- **About this exercise**: In the records below, format the lines from the line containing "right ankle: (316, 357, 8)" to the line containing "left wrist: (441, 255, -20)", both included, as a JSON list of strings with one string per line. Leave out blank lines.

- **Source records**:
------------------------------------------------------------

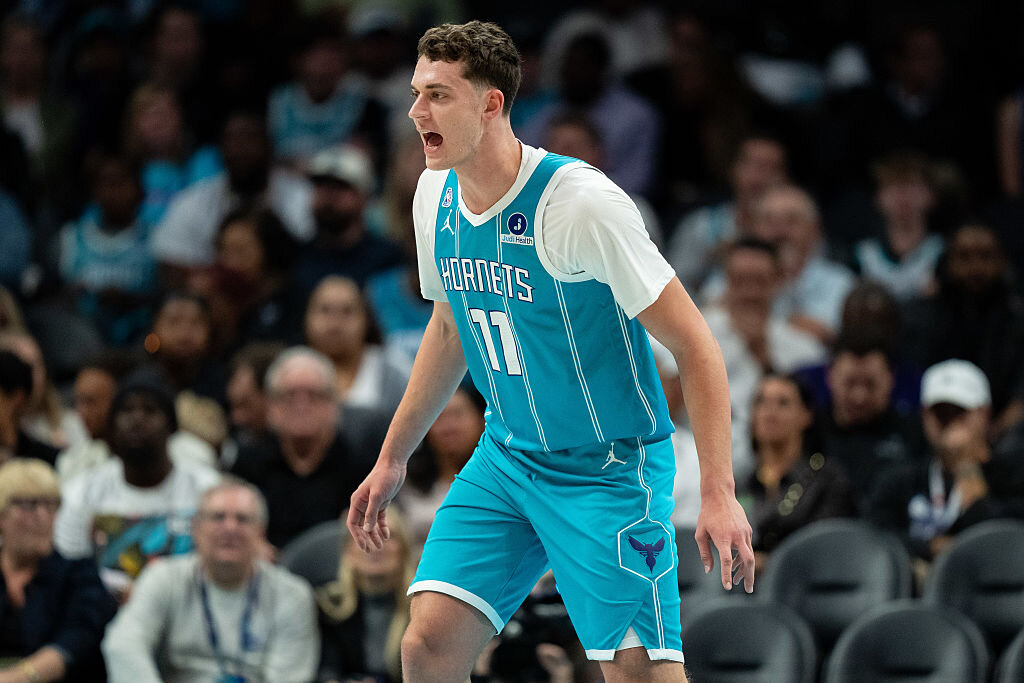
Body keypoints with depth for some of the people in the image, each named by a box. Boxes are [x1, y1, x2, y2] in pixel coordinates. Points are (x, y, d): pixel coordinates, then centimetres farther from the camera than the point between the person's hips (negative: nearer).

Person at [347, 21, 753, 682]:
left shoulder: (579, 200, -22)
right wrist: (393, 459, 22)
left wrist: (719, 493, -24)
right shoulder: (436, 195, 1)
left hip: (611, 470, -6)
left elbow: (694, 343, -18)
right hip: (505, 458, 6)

------------------------------------------------------------

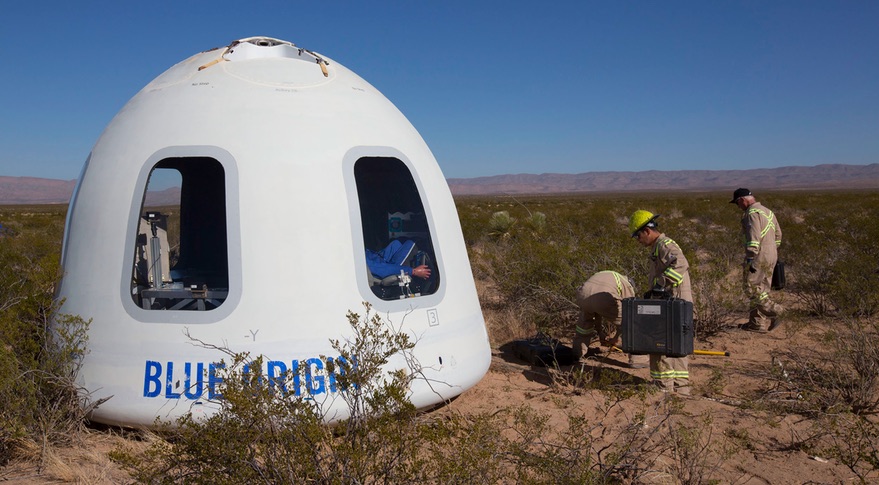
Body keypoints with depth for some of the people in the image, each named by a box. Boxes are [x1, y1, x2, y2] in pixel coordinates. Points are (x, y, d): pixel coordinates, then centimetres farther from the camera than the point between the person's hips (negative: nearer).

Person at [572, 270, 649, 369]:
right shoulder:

------------------------------------------------------------

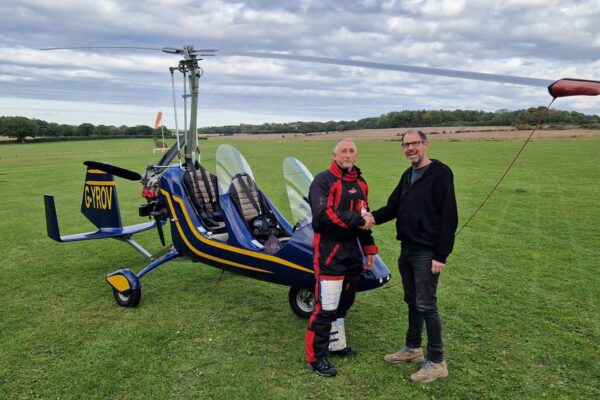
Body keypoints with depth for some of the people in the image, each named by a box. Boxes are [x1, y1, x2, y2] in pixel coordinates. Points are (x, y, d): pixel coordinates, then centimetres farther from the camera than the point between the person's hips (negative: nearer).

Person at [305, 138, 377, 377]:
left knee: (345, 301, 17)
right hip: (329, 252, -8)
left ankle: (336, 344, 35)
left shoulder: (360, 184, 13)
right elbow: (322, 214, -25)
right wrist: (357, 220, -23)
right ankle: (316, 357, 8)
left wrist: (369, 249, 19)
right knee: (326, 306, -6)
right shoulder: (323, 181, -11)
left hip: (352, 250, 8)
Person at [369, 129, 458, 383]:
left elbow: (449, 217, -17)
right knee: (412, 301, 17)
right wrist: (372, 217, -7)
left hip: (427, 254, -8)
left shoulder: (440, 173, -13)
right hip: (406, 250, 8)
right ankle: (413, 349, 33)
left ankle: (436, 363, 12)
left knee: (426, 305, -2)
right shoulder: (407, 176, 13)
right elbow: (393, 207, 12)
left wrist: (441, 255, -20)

------------------------------------------------------------

- **Exercise result**:
[
  "right ankle: (316, 357, 8)",
  "left wrist: (369, 249, 19)",
  "right knee: (326, 306, -6)",
  "right shoulder: (323, 181, -11)",
  "left hip: (352, 250, 8)",
  "Person at [369, 129, 458, 383]:",
  "left elbow: (449, 217, -17)",
  "right knee: (412, 301, 17)",
  "right wrist: (372, 217, -7)",
  "left hip: (427, 254, -8)",
  "left shoulder: (440, 173, -13)",
  "right hip: (406, 250, 8)",
  "right ankle: (413, 349, 33)",
  "left ankle: (436, 363, 12)",
  "left knee: (426, 305, -2)",
  "right shoulder: (407, 176, 13)",
  "right elbow: (393, 207, 12)",
  "left wrist: (441, 255, -20)"
]